The Machinery of Death vs. the Due Process of Law
I discussed yesterday the case of Kenneth S. Smith, whose execution warrant was given the Matador’s Cape by the Supreme Court although the jury voted 11-1 not to give him a capital sentence. The execution ended up not going forward, because the idea that Alabama can “humanely” execute someone is a lie:
The Supreme Court lifted a stay of execution last night by a 6–3 vote, allowing Alabama to kill Kenneth Smith. But state officials badly botched the execution and failed to end Smith’s life. They will likely try again soon. https://t.co/m0GjLTvdw0— Mark Joseph Stern (@mjs_DC) November 18, 2022
The majority of the Court’s pure bloodthirstiness-over-due-process calculation should really put Dobbs into proper perspective. “Life,” certainly, has nothing to do with it.
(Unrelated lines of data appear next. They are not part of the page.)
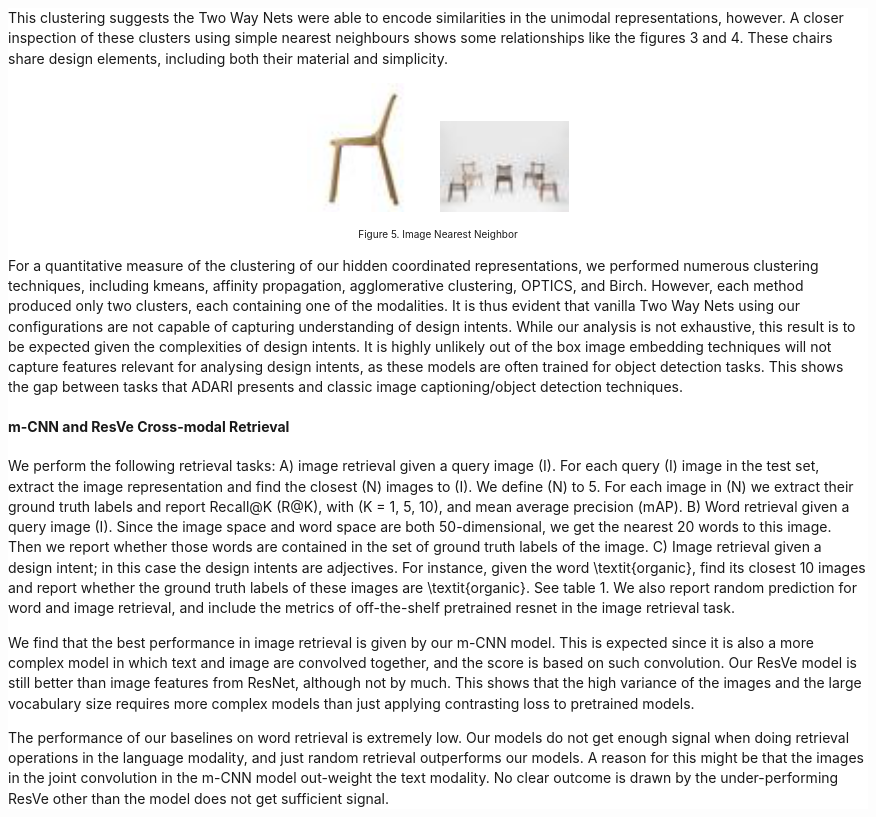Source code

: This clustering suggests the Two Way Nets were able to encode similarities in the unimodal representations, however. A closer inspection of these clusters using simple nearest neighbours shows some relationships like the figures 3 and 4. These chairs share design elements, including both their material and simplicity.

<div  align="center">   
  <img width="15%"   src="./media/chair_a.png">
    <img width="15%"   src="./media/chair_b.png"> 

  <p style="font-size:10px"> Figure 5. Image Nearest Neighbor </p>
</div>

For a quantitative measure of the clustering of our hidden coordinated representations, we performed numerous clustering techniques, including kmeans, affinity propagation, agglomerative clustering, OPTICS, and Birch. However, each method produced only two clusters, each containing one of the modalities. It is thus evident that vanilla Two Way Nets using our configurations are not capable of capturing understanding of design intents. While our analysis is not exhaustive, this result is to be expected given the complexities of design intents. It is highly unlikely out of the box image embedding techniques will not capture features relevant for analysing design intents, as these models are often trained for object detection tasks. This shows the gap between tasks that ADARI presents and classic image captioning/object detection techniques. 


#### m-CNN and ResVe Cross-modal Retrieval
We perform the following retrieval tasks: A) image retrieval given a query image \(I\). For each query \(I\) image in the test set, extract the image representation and find the closest \(N\) images to \(I\). We define \(N\) to 5. For each image in \(N\) we extract their ground truth labels and report Recall\@K (R@K), with \(K = 1, 5, 10\), and mean average precision (mAP). B) Word retrieval given a query image \(I\). Since the image space and word space are both 50-dimensional, we get the nearest 20 words to this image. Then we report whether those words are contained in the set of ground truth labels of the image. C) Image retrieval given a design intent; in this case the design intents are adjectives. For instance, given the word \textit{organic}, find its closest 10 images and report whether the ground truth labels of these images are \textit{organic}. See table 1. We also report random prediction for word and image retrieval, and include the metrics of off-the-shelf pretrained resnet in the image retrieval task. 

We find that the best performance in image retrieval is given by our m-CNN model. This is expected since it is also a more complex model in which text and image are convolved together, and the score is based on such convolution. Our ResVe model is still better than image features from ResNet, although not by much. This shows that the high variance of the images and the large vocabulary size requires more complex models than just applying contrasting loss to pretrained models. 

The performance of our baselines on word retrieval is extremely low. Our models do not get enough signal when doing retrieval operations in the language modality, and just random retrieval outperforms our models. A reason for this might be that the images in the joint convolution in the m-CNN model out-weight the text modality. No clear outcome is drawn by the under-performing ResVe other than the model does not get sufficient signal.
One of Bloody Sam Alito’s most nakedly immoral and lawless positions — and the competition is fierce! — is the holding of his opinion in Glossip v. Gross that torture killings by the state do not violate the Eight Amendment if the condemned prisoner cannot identify a non-torturous killing method. Oh, and Glossip is probably factually innocent! I will never forgive any reporter who told their readers that Alito was a harmless moderate, and there were way too many.